1.3k views Asked by At

I am transforming a TEI encoded text document (TEI - Text Encoding Initiative, a standard in text document encoding), using XSLT 1 and 2 and various processors.

I am experiencing a very peculiar problem. Depending on which DTD I supply in the header of the XML file I get different results. An example input file:

<!DOCTYPE TEI SYSTEM "tei_lite.dtd">
<TEI>
  <teiHeader>  
    <fileDesc>
      <titleStmt>
        <title>Przyjaciel szczery</title>
        <author>Jan Daniecki</author>
        <respStmt>
          <resp>wyd.</resp> 
          <name>Maciej Eder</name>
        </respStmt>
      </titleStmt>
    </fileDesc>
   </teiHeader>
</TEI>

The following xslt should DELETE the author node:

<?xml version="1.0" ?>
<xsl:stylesheet xmlns:xsl="http://www.w3.org/1999/XSL/Transform" version="1.0">
  <xsl:template match="author"/>
  <xsl:template match="*">
    <xsl:copy>
      <xsl:apply-templates />
    </xsl:copy>
  </xsl:template>
</xsl:stylesheet>

However, the stylesheet ONLY deletes the node if I replace the dtd (which would be too long to post here) with an empty one.

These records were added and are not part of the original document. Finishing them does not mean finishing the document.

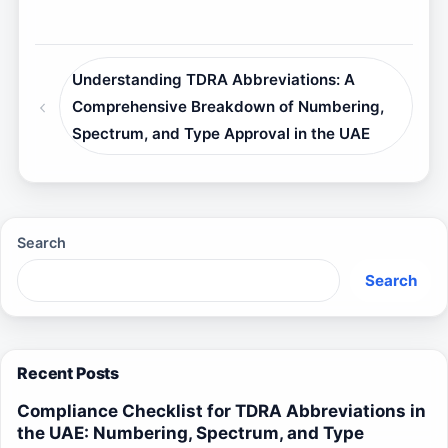
Understanding TDRA Abbreviations: A
Comprehensive Breakdown of Numbering,
Spectrum, and Type Approval in the UAE
Search
Search
Recent Posts
Compliance Checklist for TDRA Abbreviations in
the UAE: Numbering, Spectrum, and Type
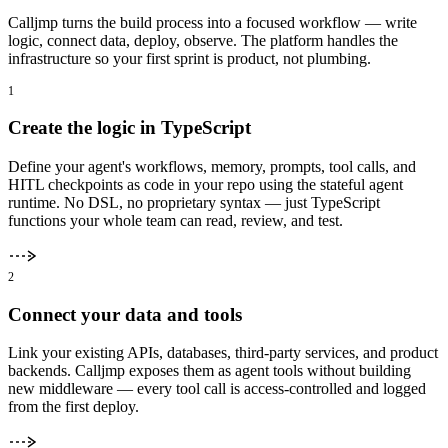
Calljmp turns the build process into a focused workflow — write
logic, connect data, deploy, observe. The platform handles the
infrastructure so your first sprint is product, not plumbing.
1
Create the logic in TypeScript
Define your agent's workflows, memory, prompts, tool calls, and
HITL checkpoints as code in your repo using the stateful agent
runtime. No DSL, no proprietary syntax — just TypeScript
functions your whole team can read, review, and test.
2
Connect your data and tools
Link your existing APIs, databases, third-party services, and product
backends. Calljmp exposes them as agent tools without building
new middleware — every tool call is access-controlled and logged
from the first deploy.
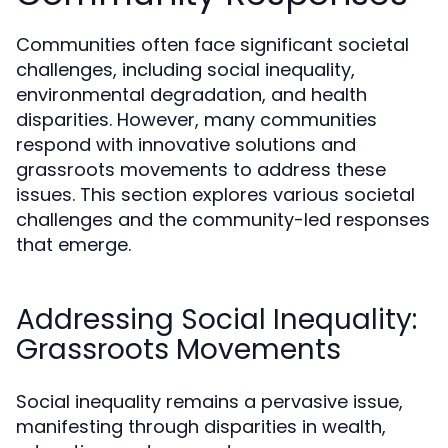
Communities often face significant societal
challenges, including social inequality,
environmental degradation, and health
disparities. However, many communities
respond with innovative solutions and
grassroots movements to address these
issues. This section explores various societal
challenges and the community-led responses
that emerge.
Addressing Social Inequality:
Grassroots Movements
Social inequality remains a pervasive issue,
manifesting through disparities in wealth,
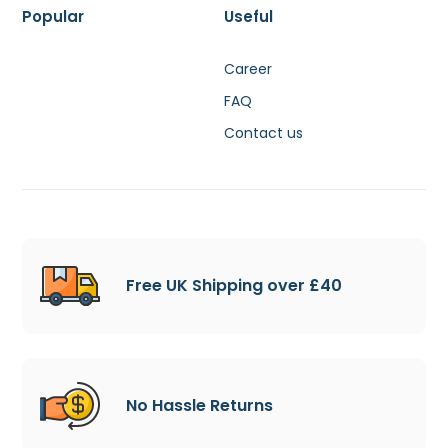
Popular
Useful
Career
FAQ
Contact us
Free UK Shipping over £40
No Hassle Returns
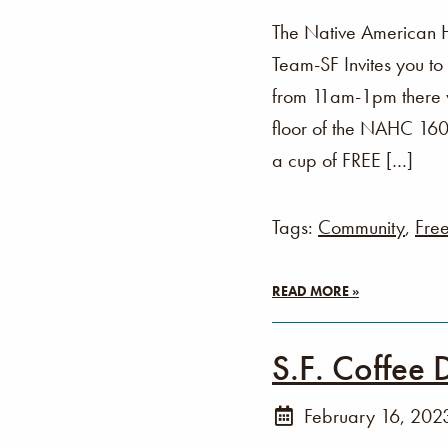
The Native American 
Team-SF Invites you t
from 11am-1pm there wi
floor of the NAHC 160 
a cup of FREE […]
Tags:
Community
,
Fre
READ MORE »
S.F. Coffee 
February 16, 202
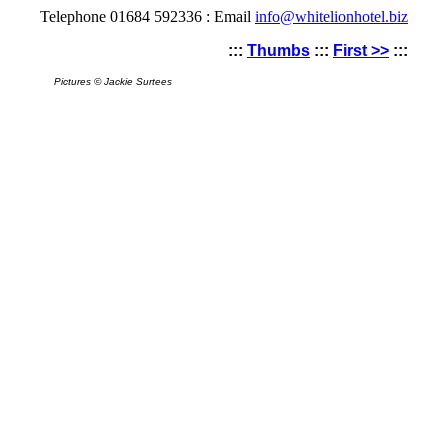
Telephone 01684 592336 : Email
info@whitelionhotel.biz
:::
Thumbs
:::
First >>
:::
Pictures © Jackie Surtees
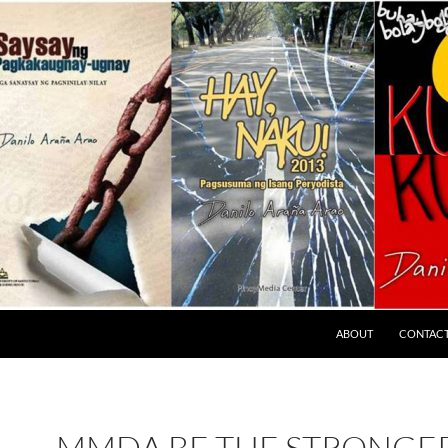
ABOUT
CONTAC
MMDA BE THE STRONGER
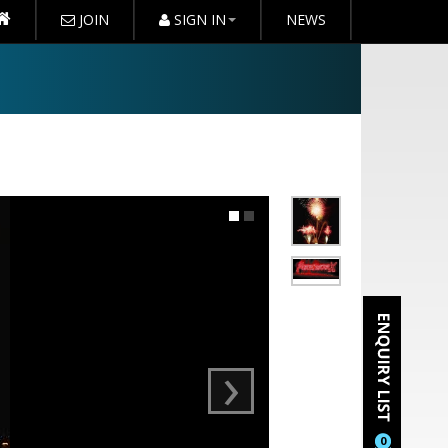
JOIN
SIGN IN
NEWS
›
0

I found out why: it's because using the DTD introduces a namespace. For the stylesheet to work, it turns out, I need to declare the namespace - then everything works, see

<xsl:stylesheet xmlns:xsl="http://www.w3.org/1999/XSL/Transform" 
xmlns:tei="http://www.tei-c.org/ns/1.0" version="2.0">
  <xsl:template match="tei:author"/>
  <xsl:template match="*">
    <xsl:copy>
      <xsl:apply-templates />
    </xsl:copy>
  </xsl:template>
</xsl:stylesheet>

I thought that only default attribute nodes are affected by the DTD definition during XSLT transformation. Could someone summarize how and when the DTD adds namespaces that need to be accounted for?

Thanks!

1

There are 1 answers

2
Jon Hanna On BEST ANSWER

I thought that only default attribute nodes are affected by the DTD definition during XSLT transformation.

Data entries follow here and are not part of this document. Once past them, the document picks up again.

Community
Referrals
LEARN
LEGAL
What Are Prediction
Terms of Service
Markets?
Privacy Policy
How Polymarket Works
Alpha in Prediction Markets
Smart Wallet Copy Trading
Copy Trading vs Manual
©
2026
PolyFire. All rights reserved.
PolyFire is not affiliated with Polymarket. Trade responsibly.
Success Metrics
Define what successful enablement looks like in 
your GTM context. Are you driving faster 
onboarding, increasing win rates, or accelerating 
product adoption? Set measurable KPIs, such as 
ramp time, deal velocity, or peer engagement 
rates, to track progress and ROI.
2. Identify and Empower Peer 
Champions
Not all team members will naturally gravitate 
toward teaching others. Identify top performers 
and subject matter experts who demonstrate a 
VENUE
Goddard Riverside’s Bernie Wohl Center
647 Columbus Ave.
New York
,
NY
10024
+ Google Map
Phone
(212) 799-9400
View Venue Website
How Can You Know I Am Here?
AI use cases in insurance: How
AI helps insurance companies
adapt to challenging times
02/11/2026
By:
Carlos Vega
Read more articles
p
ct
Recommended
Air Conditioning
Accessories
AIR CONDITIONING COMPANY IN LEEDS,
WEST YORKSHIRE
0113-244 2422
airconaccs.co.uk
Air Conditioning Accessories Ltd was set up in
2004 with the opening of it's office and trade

Well, it can also affect entities, but default attribute nodes is precisely what's happening here.

Could someone summarize how and when the DTD adds namespaces that need to be accounted for?

Assuming the DTD you are using is one like this, then note:

<!ATTLIST TEI xmlns CDATA "http://www.tei-c.org/ns/1.0">

So that DTD says that the <TEI> element has a default attribute value for xmlns of http://www.tei-c.org/ns/1.0. Unless the element has an explicit xmlns attribute in the source it should be treated as if it has xlmns="http://www.tei-c.org/ns/1.0" on it.

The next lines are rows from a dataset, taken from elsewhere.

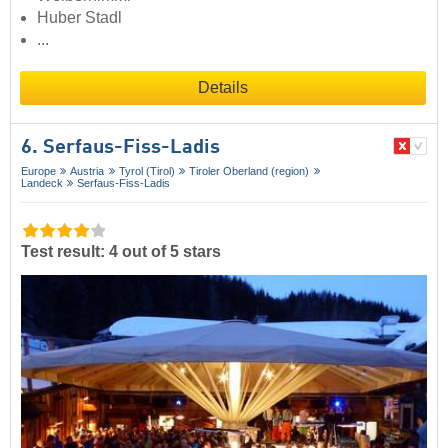
Huber Stadl
...
Details
6. Serfaus-Fiss-Ladis
Europe
Austria
Tyrol (Tirol)
Tiroler Oberland (region)
Landeck
Serfaus-Fiss-Ladis
Test result: 4 out of 5 stars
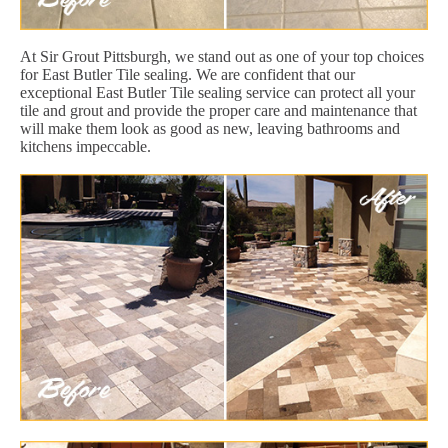
At Sir Grout Pittsburgh, we stand out as one of your top choices
for East Butler Tile sealing. We are confident that our
exceptional East Butler Tile sealing service can protect all your
tile and grout and provide the proper care and maintenance that
will make them look as good as new, leaving bathrooms and
kitchens impeccable.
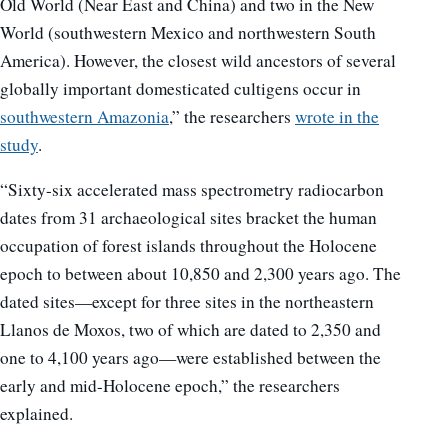
Old World (Near East and China) and two in the New
World (southwestern Mexico and northwestern South
America). However, the closest wild ancestors of several
globally important domesticated cultigens occur in
southwestern Amazonia
,” the researchers
wrote in the
study
.
“Sixty-six accelerated mass spectrometry radiocarbon
dates from 31 archaeological sites bracket the human
occupation of forest islands throughout the Holocene
epoch to between about 10,850 and 2,300 years ago. The
dated sites—except for three sites in the northeastern
Llanos de Moxos, two of which are dated to 2,350 and
one to 4,100 years ago—were established between the
early and mid-Holocene epoch,” the researchers
explained.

Now, while to a namespace-aware XML process like XSLT transforms there is a difference between a namespace declaration and an attribute, to a non-namespace-aware XML process like DTD validation, namespace declarations are just like other attributes. (This was how namespaces could be added to XML in a backwards compatible way).

In fact most (all?) of the elements are defined this way, so after DTD validation your document:

<TEI>
  <teiHeader>  
    <fileDesc>
      <titleStmt>
        <title>Przyjaciel szczery</title>
        <author>Jan Daniecki</author>
        <respStmt>
          <resp>wyd.</resp> 
          <name>Maciej Eder</name>
        </respStmt>
      </titleStmt>
    </fileDesc>
   </teiHeader>
</TEI>

Becomes:

<TEI xmlns="http://www.tei-c.org/ns/1.0">
  <teiHeader xmlns="http://www.tei-c.org/ns/1.0">
    <fileDesc xmlns="http://www.tei-c.org/ns/1.0">
      <titleStmt xmlns="http://www.tei-c.org/ns/1.0">
        <title xmlns="http://www.tei-c.org/ns/1.0">Przyjaciel szczery</title>
        <author xmlns="http://www.tei-c.org/ns/1.0">Jan Daniecki</author>
        <respStmt xmlns="http://www.tei-c.org/ns/1.0">
          <resp xmlns="http://www.tei-c.org/ns/1.0">wyd.</resp> 
          <name xmlns="http://www.tei-c.org/ns/1.0">Maciej Eder</name>
        </respStmt>
      </titleStmt>
    </fileDesc>
   </teiHeader>
</TEI>

And then after that the XSLT transform is processed.